Sont notamment visés par ces dispositions les « cookies tiers », c’est à dire les traceurs qui ne sont pas directement générés par l’éditeur d’un site internet ou d’une application mobile, mais qui sont hébergés par un serveur tiers. Les cookies tiers visent généralement à recueillir des informations sur le comportement du visiteur afin de pouvoir, par la suite, avoir recours à de la publicité ciblée. La CNIL, qui ne juge pas les cookies tiers comme étant des traceurs nécessaires, recommande sur son site internet aux utilisateurs de refuser par défaut leur utilisation.

Certains ont d’ailleurs décidé de prendre certaines dispositions en la matière indépendamment (ou du moins avant) l’adoption de la recommandation elle-même de septembre 2020. Google Chrome a ainsi annoncé le 14 janvier dernier que le logiciel du navigateur ne supportera plus les cookies tiers d’ici 2022.

Le navigateur développé par Apple, Safari, a mis à jour son logiciel au mois de mars 2020 de telle sorte que les cookies tiers sont désormais bloqués par défaut dans tous les domaines, sans aucune exception. Il en est de même pour le navigateur Firefox qui, pour sa part, bloque par défaut l’utilisation des cookies tiers depuis septembre 2019.

A la lumière de cette recommandation, qui témoigne d’une interprétation stricte et d’une volonté ferme de la CNIL d’assurer la protection des données personnelles des utilisateurs, il sera à l’avenir plus simple pour les utilisateurs de donner, ou non, leur consentement libre, éclairé, spécifique et univoque à l’utilisation des traceurs. Ceci d’autant plus que la CNIL a annoncé qu’elle fera de l’une de ses priorités le respect des dispositions applicables aux cookies et autres traceurs en renforçant les contrôles sur ces nouvelles obligations en 2020 et en 202I.

Il est par ailleurs prévu que le respect des dispositions applicables aux traceurs et deux autres thématiques définies comme prioritaires représenteraient ensemble environ 20% des procédures formelles de contrôle menées en 2020. Cette recommandation et la dynamique actuelle poursuivie par la CNIL devrait donc être accueilli favorablement si l’on se place du point de vue de l’utilisateur.

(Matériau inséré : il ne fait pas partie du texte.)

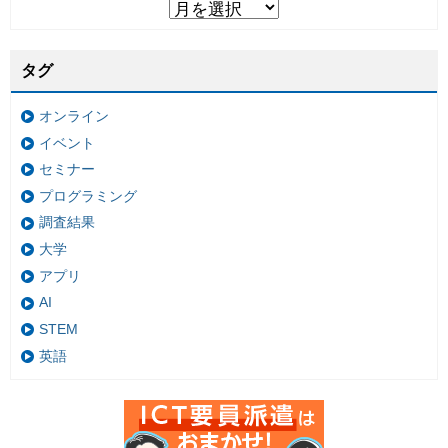
タグ
オンライン
イベント
セミナー
プログラミング
調査結果
大学
アプリ
AI
STEM
英語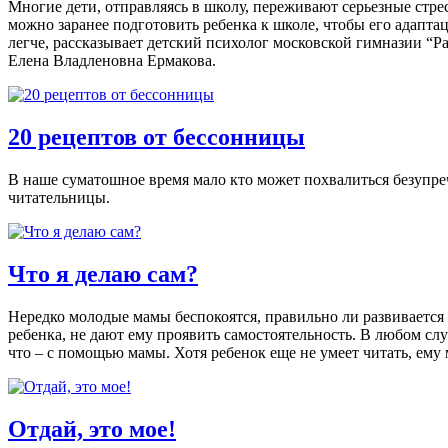
Многие дети, отправляясь в школу, переживают серьезные стре
можно заранее подготовить ребенка к школе, чтобы его адапта
легче, рассказывает детский психолог московской гимназии “Р
Елена Владленовна Ермакова.
20 рецептов от бессонницы
В наше суматошное время мало кто может похвалиться безупре
читательницы.
Что я делаю сам?
Нередко молодые мамы беспокоятся, правильно ли развивается и
ребенка, не дают ему проявить самостоятельность. В любом сл
что – с помощью мамы. Хотя ребенок еще не умеет читать, ему 
Отдай, это мое!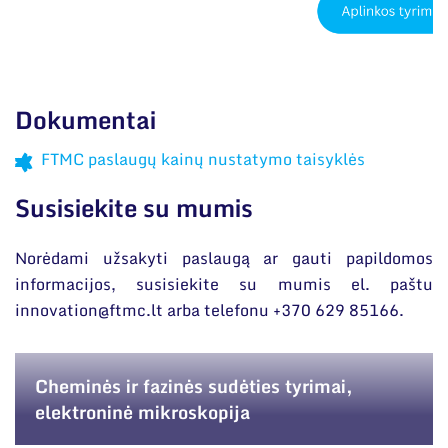
Dokumentai
FTMC paslaugų kainų nustatymo taisyklės
Susisiekite su mumis
Norėdami užsakyti paslaugą ar gauti papildomos
informacijos, susisiekite su mumis el. paštu
innovation@ftmc.lt arba telefonu +370 629 85166.
Cheminės ir fazinės sudėties tyrimai,
elektroninė mikroskopija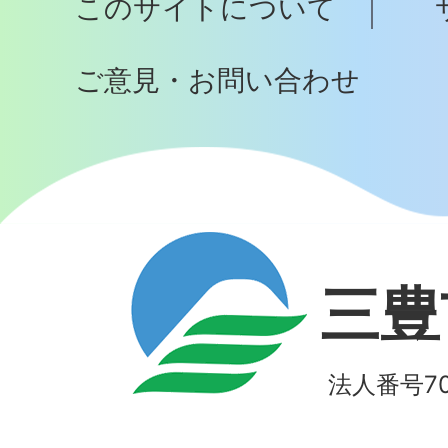
このサイトについて
へ
ご意見・お問い合わせ
三豊
法人番号700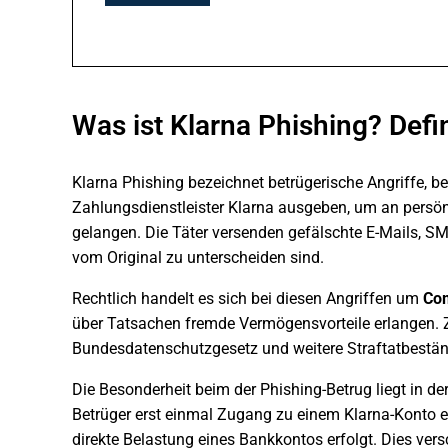
Was ist Klarna Phishing? Defi
Klarna Phishing bezeichnet betrügerische Angriffe, be
Zahlungsdienstleister Klarna ausgeben, um an pers
gelangen. Die Täter versenden gefälschte E-Mails, S
vom Original zu unterscheiden sind.
Rechtlich handelt es sich bei diesen Angriffen um
Co
über Tatsachen fremde Vermögensvorteile erlangen. 
Bundesdatenschutzgesetz und weitere Straftatbestände
Die Besonderheit beim der Phishing-Betrug liegt in 
Betrüger erst einmal Zugang zu einem Klarna-Konto er
direkte Belastung eines Bankkontos erfolgt. Dies vers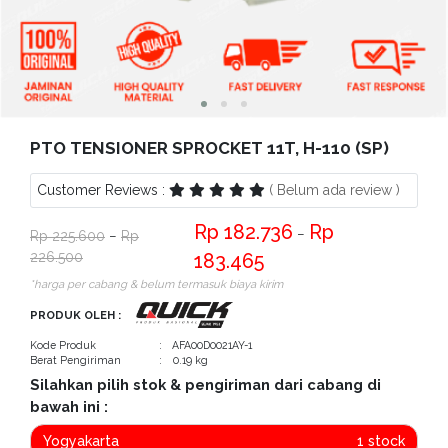
Bantuan
Kritik
dan
Saran
PTO TENSIONER SPROCKET 11T, H-110 (SP)
Customer Reviews :
( Belum ada review )
182.736
−
225.600
−
226.500
183.465
*harga per cabang & belum termasuk biaya kirim
PRODUK OLEH :
Kode Produk
: AFA00D0021AY-1
Berat Pengiriman
: 0.19 kg
Silahkan pilih stok & pengiriman dari cabang di
bawah ini :
Yogyakarta
1 stock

Néanmoins, cette recommandation aura inévitablement un effet négatif pour tout un pan de l’économie du marketing digital. En effet, les professionnels du secteur prévoient, avec ces nouvelles dispositions, une baisse significative du nombre d’utilisateurs consentant à l’utilisation de cookies. C’est tout le business model d’un grand nombre de sociétés s’appuyant sur la publicité ciblée en ligne qui se voit aujourd’hui menacé. Pour ces entreprises qui recourent uniquement à la publicité ciblée, il semble peu probable que le délai de six mois jusqu’à mars 2021 à compter de l’adoption de la recommandation soit suffisant pour leur permettre de radicalement changer leur modèle économique.

Cette recommandation de la CNIL aura donc un impact certain sur un marché de la publicité en ligne qui représentait en 2019 5 862 milliards d’euros en France. Il ne fait nul doute que la CNIL a la pleine connaissance de l’enjeu économique derrière cette recommandation, ce qui signifie qu’elle semble avoir, à l’issue d’un arbitrage, privilégié la protection de l’utilisateur au détriment du marché de la publicité ciblée.